All that said, one thing remains particularly true.
Being human is revelatory.



We are animals, but unlike our wild relatives, we can think about our existence. We are no longer the most intelligent entities on the planet, yet we somehow still instinctively recognize our sentience holds significant space. Of course, there are a variety of alternative arguments to the viewpoint that our subjective experience distinguishes us from machine, including the premise that any system with a high enough level of interconnection can obtain consciousness, similar to our brains. Could it be that in X number years, our AI models have enough time to “evolve” a sense of consciousness, just like early Homo sapiens? Is our sentience not unique, just the first of its kind? Our initial predictions about the development of AGI (artificial general intelligence) haven’t been very accurate and with a wide variety of opinion on if/when it will arrive, but that doesn’t mean we aren’t moving closer to a conceptual future where sentience takes on a new definition, or rather, we adapt our understanding of it. Do Searle’s and Chomsky’s analyses still withstand in an AGI world, or do we see the line between man and machine dissolve if we are no longer able to distinguish in any capacity?
This leaves much for us to ponder in the cyber realm.

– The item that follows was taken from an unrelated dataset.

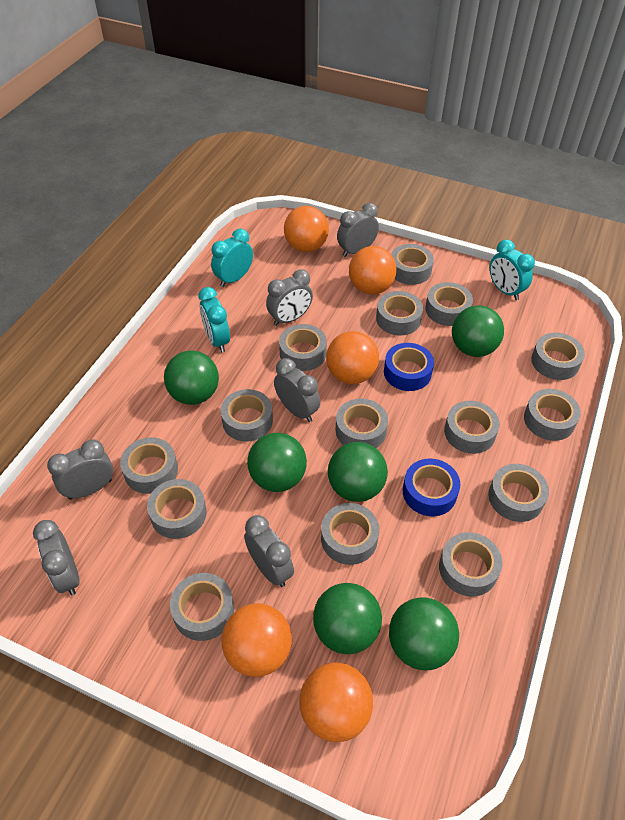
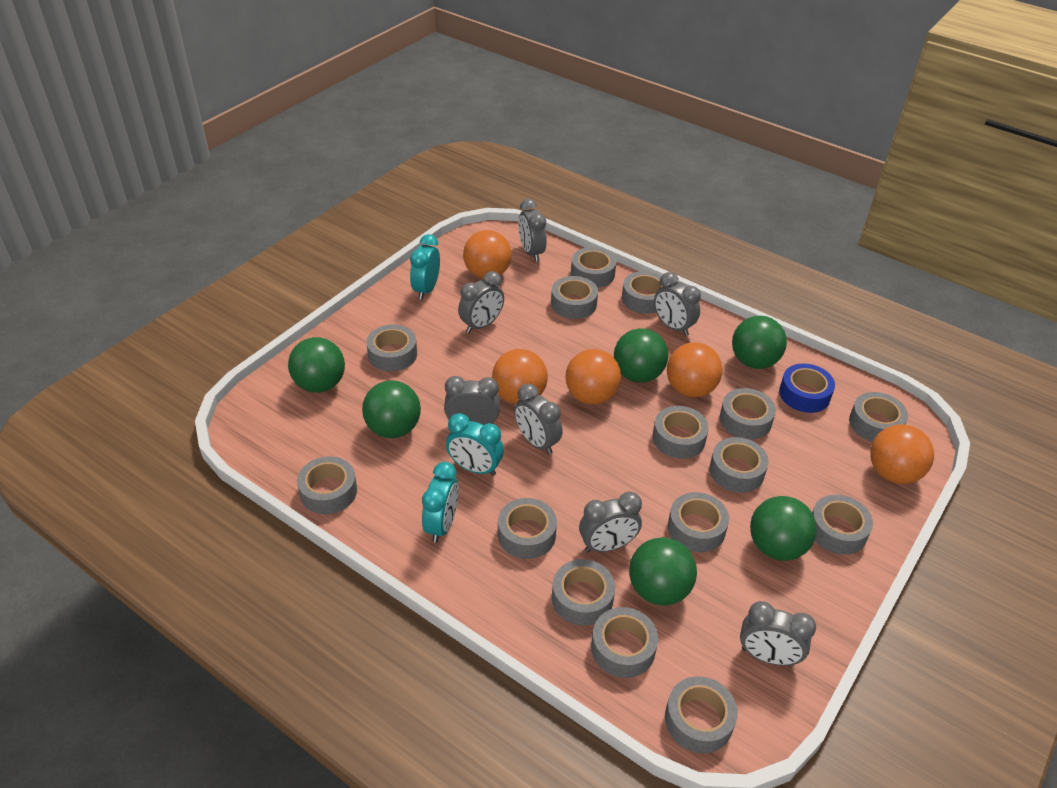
blue tape: 2 -> 1
grey clock: 6 -> 7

As for the human realm, it remains essential as ever.
It remains a space where heartfelt art is possible. Where free thinking can dance in the mind’s eye. It knows of love and loss and the taste of chocolate (probably in that order). Where we can know the vile hatred of our own kin, human to human, despite a uniquely shared significance in the universe.
Our world remains a place where we can open the backyard door on a late April morning and smell a new, but familiar season. One we know intimately and intuitively, giving us the capacity to appreciate the awareness of sensory wisdom.